*** Page excerpt ***

What's in theaters this week
'WE BOUGHT A ZOO': This is about a family that buys a zoo. It's as high-concept as you can get, and it's equally straightforward in wearing its heart on its sleeve. We know to expect this because "We Bought a Zoo" comes from writer-director Cameron Crowe. We know there will be some poignantly phrased life lessons in store for this family as they struggle to reconnect after the mother's death.
RATED: PG
SHOWING: AMC Showplace Schererville 12 and 16, Showplace Hobart 12, Cinemark at Valparaiso, Portage 16, Lansing 8
'ALVIN AND THE CHIPMUNKS: CHIPWRECKED': This latest Chipmunks film, directed by Mike Mitchell ("Shrek Forever After"), is aimed at a slightly younger demographic than the prior movies. The Chipmunks' father figure, Dave Seville (Jason Lee, looking vaguely hostagelike), takes his diminutive computer-generated friends on a vacation cruise en route to the Grammy-esque International Music Awards, where the Chipmunks and the Chipettes are an eagerly awaited pop sensation. But the antics of Alvin (Justin Long) throw them overboard and they wash up on a deserted island.
RATED: G
SHOWING: AMC Showplace Schererville 12 and 16, Showplace Hobart 12, Cinemark at Valparaiso, Portage 16, Lansing 8
'THE ADVENTURES OF TINTIN': Watching "The Adventures of Tintin" gives you the same thrill you felt when you saw "Toy Story" for the first time: Here is a next-gen animated film that builds on everything that has come before to create something new and exciting. Motion capture has been used everywhere from "The Polar Express" to "Avatar." But in his first foray into animation, director Steven Spielberg uses the technology to achieve something that could be described as cartoonish photo-realism - the images look like impossibly beautiful hand-drawn photographs - and then frees his camera from all earthly constraints. The results are extraordinary. This is the first in an intended series of films drawn from the comic books by the Belgian artist Herge (Peter Jackson, who produced the movie, is slated to direct the next one).

*** End of Page excerpt ***

[Task directions] Please duplicate the passage of the theater listings between "What's in theaters" and "the mother's death.", inclusive.

*** Excerpted records ***

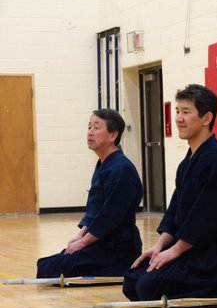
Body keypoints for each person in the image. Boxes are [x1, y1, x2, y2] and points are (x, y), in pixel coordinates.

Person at [123, 84, 217, 302]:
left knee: (146, 286)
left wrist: (176, 251)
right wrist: (159, 247)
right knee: (132, 280)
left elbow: (206, 218)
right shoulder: (186, 162)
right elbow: (175, 208)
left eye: (186, 112)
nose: (179, 118)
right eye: (177, 111)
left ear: (206, 118)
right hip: (188, 249)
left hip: (212, 255)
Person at [37, 109, 143, 279]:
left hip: (117, 248)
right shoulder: (104, 164)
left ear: (113, 135)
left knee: (49, 268)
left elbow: (110, 216)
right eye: (89, 127)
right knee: (47, 263)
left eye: (96, 127)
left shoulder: (121, 169)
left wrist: (83, 243)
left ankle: (119, 269)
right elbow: (96, 210)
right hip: (102, 242)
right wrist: (80, 236)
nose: (90, 132)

*** End of Excerpted records ***

[The answer]
What's in theaters this week
'WE BOUGHT A ZOO': This is about a family that buys a zoo. It's as high-concept as you can get, and it's equally straightforward in wearing its heart on its sleeve. We know to expect this because "We Bought a Zoo" comes from writer-director Cameron Crowe. We know there will be some poignantly phrased life lessons in store for this family as they struggle to reconnect after the mother's death.